Issue #24 resolved
Luiji Maryo
created an issue

How about a callback called love.quit that is called after the "q" event? I don't know of a way to handle such an event without creating my own at the moment, and I'd prefer to use the default so that when LOVE upgrades I get the latest and best loop.

It appears that overwriting love.handlers would not work, since the "q" event quits before love.handlers can be called.

I need this functionallity for a game engine I'm working on to automatically save the game settings on close.

{{{ -- Example of how it would work on the game developer's side. function love.quit() -- Due some stuff. print "BOO! Quitter." end }}}

{{{ -- Example of how would look: -- ... code ... if e == "q" then if then end -- <<< Added Code >>> love.quit() -- <<< End of Added Code >>> return end -- ... rest of code ... }}}

Also, why I'm here, any idea when the next release will be out?
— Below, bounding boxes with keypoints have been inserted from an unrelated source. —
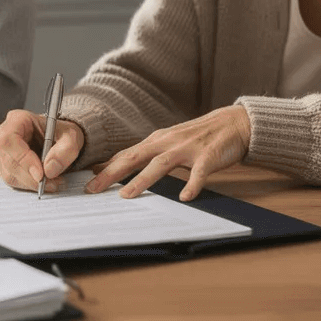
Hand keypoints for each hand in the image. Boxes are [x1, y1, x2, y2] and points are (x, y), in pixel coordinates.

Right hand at [0, 109, 84, 192]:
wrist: (59, 140)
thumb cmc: (60, 133)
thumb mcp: (71, 136)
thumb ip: (65, 150)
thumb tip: (49, 169)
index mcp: (17, 119)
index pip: (9, 139)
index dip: (22, 158)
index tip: (40, 174)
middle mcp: (5, 135)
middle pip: (9, 160)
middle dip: (31, 175)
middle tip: (52, 181)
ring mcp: (4, 152)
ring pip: (10, 174)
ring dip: (33, 183)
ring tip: (53, 181)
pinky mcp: (7, 167)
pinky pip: (14, 181)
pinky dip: (31, 185)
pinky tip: (45, 182)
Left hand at [85, 105, 250, 200]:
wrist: (233, 123)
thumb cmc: (198, 136)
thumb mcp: (169, 141)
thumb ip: (149, 153)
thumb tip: (122, 167)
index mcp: (157, 140)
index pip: (126, 154)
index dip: (106, 167)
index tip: (87, 181)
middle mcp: (168, 142)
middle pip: (135, 157)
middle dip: (112, 173)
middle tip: (94, 188)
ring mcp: (188, 149)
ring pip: (161, 164)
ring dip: (143, 179)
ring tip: (127, 194)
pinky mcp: (208, 156)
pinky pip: (199, 172)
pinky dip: (192, 184)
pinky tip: (185, 197)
On that note of off-topicing, what's the difference between an enhancement and a proposal?

Comments (13)

  1. Andrzej Giniewicz

    I think it would be nice if love.quit could cancel the quit if love.quit returned false or nil, i.e. to get stuff like:

    someone presses "x" on window to close it, then game actually changes state to ask if someone wants to leave loosing progress, if someone press "yes" we close, if "no" we continue - while implementation of that stuff would be done by user, simple ability to return true/false from love.quit to confirm/cancel quit event would be enough - i.e. love.quit can be coded to always return false unless "yes" or "don't ask me again" was clicked in confirm window... stuff like that, of course default love.quit can always return true :) What do you think?

  2. Robin Wellner

    @Andrzej Giniewicz: if so, it would make more sense to make true abort quitting. This because the most simple use of love.quit would be to do some cleanup/autosave before LÖVE closes. It makes more sense to let love.quit return nil/a false value if it doesn't want to stop the closing process.

  3. Andrzej Giniewicz

    well, yeah - that's what I said - false for cancel (cancel quit operation), true for confirm (confirm quit and really quit). So someone can make it return false (not quit) unless "yes" or "don't ask me again" was clicked in confirm window (when it returns true and quits).

    Probably didn't made it clear enough - but anyway, it is a detail how it is done, it's important that it will be possible to do lots of different things then, esp it's only way to cancel closing window trough "x". Currently quit event is as I understand it always generated when close request from WM is processed, and thus eventually loop is always stopped, right?

  4. Andrzej Giniewicz

    Oh, one thing - I think if it will be added, nil should quit the application so probably false should too and anything else should cancel quitting, so other way around than I described it - because if love.quit() does not return anything, then it's value is nil and it would make sense to quit then. Then stuff like

    if love.quit and not love.quit() then (stop the loop) end

    might work.

    I don't know, that's just thing that came to mind.

  5. Luiji Maryo reporter


    if love.quit then
      if love.quit() then return
    else return

    would be what we want, yes?

    If so, then I'm going to post an example of this to the Wiki in the tutorials (and I'm going to make it more of a tutorial unlike my last attempt with rectangular collisions). I.e., I'm actually going to explain it.

    Thanks for liking this idea!

  6. Luiji Maryo reporter

    Right now it seems we are attempting to create a resolution for 0.6.x users until 0.7.x comes out (which I here will be quite awhile), this way we can create a Tutorial for people who need the functionality right here right now (like I do).